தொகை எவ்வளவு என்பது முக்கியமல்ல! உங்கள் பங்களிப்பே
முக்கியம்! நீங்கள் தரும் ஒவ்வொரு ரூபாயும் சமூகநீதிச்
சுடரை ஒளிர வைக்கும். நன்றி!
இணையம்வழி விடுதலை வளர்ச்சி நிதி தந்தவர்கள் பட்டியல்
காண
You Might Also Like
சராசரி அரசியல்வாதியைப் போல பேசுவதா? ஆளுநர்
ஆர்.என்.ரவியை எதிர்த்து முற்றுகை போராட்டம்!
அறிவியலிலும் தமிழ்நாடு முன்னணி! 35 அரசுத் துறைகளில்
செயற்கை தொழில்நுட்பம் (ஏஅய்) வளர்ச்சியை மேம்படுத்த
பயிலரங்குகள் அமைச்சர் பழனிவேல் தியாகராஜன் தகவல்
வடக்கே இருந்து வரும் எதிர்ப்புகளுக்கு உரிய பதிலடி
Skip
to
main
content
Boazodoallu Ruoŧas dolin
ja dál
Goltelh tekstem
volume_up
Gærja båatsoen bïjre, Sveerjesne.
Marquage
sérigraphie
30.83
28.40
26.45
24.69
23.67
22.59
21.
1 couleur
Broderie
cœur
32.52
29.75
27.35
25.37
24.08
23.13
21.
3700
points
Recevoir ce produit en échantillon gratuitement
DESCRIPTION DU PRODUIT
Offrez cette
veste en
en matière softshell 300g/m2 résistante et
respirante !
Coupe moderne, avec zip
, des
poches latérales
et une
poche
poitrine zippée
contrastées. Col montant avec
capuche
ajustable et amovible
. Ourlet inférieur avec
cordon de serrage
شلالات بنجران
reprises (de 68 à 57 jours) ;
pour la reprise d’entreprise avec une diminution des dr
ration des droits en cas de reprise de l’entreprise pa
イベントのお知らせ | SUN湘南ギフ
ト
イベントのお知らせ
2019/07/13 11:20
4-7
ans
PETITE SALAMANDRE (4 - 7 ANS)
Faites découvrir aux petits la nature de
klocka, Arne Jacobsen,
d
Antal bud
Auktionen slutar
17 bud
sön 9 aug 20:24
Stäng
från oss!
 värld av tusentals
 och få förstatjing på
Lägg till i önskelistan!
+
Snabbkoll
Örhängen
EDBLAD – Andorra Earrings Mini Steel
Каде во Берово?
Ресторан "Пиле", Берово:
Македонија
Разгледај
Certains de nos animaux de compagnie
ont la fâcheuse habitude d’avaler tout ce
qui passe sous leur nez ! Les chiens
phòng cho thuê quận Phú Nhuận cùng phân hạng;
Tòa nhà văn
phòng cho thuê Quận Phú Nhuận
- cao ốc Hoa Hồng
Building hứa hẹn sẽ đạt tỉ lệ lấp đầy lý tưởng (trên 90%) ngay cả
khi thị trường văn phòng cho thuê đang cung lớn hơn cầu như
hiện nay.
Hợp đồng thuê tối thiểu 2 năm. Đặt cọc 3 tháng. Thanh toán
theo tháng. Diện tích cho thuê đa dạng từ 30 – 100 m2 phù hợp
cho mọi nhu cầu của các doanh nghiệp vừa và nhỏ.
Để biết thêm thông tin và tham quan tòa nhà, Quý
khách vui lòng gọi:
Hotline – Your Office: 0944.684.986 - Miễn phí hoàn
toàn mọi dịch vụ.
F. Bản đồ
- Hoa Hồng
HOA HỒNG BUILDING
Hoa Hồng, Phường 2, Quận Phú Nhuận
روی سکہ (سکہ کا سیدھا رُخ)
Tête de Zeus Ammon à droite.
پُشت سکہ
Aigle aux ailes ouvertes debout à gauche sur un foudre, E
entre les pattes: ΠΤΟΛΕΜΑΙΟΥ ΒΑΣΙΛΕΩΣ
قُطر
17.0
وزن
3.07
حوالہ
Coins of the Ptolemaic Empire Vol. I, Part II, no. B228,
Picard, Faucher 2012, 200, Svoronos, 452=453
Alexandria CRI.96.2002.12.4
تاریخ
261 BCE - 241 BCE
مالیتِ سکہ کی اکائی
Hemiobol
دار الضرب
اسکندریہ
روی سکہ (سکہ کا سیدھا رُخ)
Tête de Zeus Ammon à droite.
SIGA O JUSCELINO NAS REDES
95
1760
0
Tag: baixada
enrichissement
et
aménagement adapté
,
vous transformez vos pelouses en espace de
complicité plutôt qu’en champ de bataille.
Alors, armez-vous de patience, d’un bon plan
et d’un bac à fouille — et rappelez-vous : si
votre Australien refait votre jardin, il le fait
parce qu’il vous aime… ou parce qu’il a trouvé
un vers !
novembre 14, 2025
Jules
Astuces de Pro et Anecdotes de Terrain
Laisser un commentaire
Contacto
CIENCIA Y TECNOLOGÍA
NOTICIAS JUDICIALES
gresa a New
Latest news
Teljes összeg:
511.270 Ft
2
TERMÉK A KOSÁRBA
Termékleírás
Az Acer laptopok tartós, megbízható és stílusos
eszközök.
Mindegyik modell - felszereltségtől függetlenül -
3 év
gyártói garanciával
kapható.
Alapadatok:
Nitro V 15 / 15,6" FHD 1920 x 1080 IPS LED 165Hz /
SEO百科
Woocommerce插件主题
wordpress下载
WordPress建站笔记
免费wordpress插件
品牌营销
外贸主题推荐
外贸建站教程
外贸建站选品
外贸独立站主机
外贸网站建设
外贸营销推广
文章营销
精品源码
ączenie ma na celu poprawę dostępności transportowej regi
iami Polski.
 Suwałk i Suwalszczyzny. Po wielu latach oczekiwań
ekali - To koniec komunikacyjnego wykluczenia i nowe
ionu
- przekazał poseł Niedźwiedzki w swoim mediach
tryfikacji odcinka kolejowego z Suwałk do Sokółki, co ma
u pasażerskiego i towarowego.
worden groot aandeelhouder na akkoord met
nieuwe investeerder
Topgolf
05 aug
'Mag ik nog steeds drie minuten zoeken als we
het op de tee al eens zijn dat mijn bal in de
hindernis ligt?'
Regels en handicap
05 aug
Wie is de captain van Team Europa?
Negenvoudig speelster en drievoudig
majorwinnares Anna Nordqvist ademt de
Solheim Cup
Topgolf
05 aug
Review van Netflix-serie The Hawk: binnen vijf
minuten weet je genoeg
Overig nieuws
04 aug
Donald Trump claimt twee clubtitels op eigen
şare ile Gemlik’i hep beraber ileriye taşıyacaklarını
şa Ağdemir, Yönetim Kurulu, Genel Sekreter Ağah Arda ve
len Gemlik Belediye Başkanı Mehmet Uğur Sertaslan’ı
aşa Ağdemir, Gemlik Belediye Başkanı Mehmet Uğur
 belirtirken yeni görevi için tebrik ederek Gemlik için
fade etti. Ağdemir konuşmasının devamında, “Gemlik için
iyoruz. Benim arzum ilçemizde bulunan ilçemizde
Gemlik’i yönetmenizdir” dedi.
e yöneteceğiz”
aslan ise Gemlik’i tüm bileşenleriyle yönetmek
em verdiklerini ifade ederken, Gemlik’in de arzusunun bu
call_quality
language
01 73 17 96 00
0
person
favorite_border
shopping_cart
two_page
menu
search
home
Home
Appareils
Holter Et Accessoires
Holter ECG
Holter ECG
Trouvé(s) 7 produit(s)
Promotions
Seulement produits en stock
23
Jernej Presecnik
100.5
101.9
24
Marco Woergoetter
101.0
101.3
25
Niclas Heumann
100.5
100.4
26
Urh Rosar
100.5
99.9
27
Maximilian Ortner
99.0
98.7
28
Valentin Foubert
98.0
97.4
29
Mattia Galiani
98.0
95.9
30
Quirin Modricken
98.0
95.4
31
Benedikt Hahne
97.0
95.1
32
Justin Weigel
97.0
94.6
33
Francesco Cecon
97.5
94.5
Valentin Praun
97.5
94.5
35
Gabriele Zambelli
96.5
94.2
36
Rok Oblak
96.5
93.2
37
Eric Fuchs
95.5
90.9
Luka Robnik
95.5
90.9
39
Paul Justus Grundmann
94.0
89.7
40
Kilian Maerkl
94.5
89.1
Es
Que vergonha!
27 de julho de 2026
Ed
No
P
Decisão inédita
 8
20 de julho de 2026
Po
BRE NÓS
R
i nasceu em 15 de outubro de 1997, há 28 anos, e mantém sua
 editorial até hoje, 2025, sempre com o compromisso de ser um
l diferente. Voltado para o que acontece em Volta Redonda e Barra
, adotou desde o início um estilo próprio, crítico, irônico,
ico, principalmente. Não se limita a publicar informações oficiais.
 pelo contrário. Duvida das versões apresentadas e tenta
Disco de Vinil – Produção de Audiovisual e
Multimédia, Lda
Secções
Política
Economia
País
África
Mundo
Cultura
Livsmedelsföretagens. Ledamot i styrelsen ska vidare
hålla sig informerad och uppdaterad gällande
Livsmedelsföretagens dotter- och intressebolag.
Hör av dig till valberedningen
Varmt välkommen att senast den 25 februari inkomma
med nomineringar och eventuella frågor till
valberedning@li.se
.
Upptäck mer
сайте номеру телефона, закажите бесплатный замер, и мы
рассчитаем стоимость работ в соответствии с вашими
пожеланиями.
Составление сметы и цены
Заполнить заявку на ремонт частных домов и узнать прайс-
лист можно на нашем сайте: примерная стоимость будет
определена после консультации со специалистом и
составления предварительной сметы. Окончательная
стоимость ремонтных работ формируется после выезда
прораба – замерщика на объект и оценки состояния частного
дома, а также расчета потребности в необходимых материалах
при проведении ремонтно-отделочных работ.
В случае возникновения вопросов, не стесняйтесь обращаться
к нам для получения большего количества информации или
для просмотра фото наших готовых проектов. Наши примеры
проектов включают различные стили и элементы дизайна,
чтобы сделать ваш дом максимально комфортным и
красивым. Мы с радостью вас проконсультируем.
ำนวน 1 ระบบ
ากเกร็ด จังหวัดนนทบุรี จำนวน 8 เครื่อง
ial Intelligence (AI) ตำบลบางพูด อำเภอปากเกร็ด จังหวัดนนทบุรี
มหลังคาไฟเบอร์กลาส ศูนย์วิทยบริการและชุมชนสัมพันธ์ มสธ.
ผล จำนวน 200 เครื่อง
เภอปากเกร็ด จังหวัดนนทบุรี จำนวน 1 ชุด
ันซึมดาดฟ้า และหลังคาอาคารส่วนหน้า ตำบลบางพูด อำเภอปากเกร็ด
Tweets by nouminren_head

> _PROBLEM TO SOLVE_: Set down exactly, and only, the lines from the one containing "Hör av dig till valberedningen" to the final line of the data.

> _PROBLEM SOLUTION_:
Hör av dig till valberedningen
Varmt välkommen att senast den 25 februari inkomma
med nomineringar och eventuella frågor till
valberedning@li.se
.
Upptäck mer
сайте номеру телефона, закажите бесплатный замер, и мы
рассчитаем стоимость работ в соответствии с вашими
пожеланиями.
Составление сметы и цены
Заполнить заявку на ремонт частных домов и узнать прайс-
лист можно на нашем сайте: примерная стоимость будет
определена после консультации со специалистом и
составления предварительной сметы. Окончательная
стоимость ремонтных работ формируется после выезда
прораба – замерщика на объект и оценки состояния частного
дома, а также расчета потребности в необходимых материалах
при проведении ремонтно-отделочных работ.
В случае возникновения вопросов, не стесняйтесь обращаться
к нам для получения большего количества информации или
для просмотра фото наших готовых проектов. Наши примеры
проектов включают различные стили и элементы дизайна,
чтобы сделать ваш дом максимально комфортным и
красивым. Мы с радостью вас проконсультируем.
ำนวน 1 ระบบ
ากเกร็ด จังหวัดนนทบุรี จำนวน 8 เครื่อง
ial Intelligence (AI) ตำบลบางพูด อำเภอปากเกร็ด จังหวัดนนทบุรี
มหลังคาไฟเบอร์กลาส ศูนย์วิทยบริการและชุมชนสัมพันธ์ มสธ.
ผล จำนวน 200 เครื่อง
เภอปากเกร็ด จังหวัดนนทบุรี จำนวน 1 ชุด
ันซึมดาดฟ้า และหลังคาอาคารส่วนหน้า ตำบลบางพูด อำเภอปากเกร็ด
Tweets by nouminren_head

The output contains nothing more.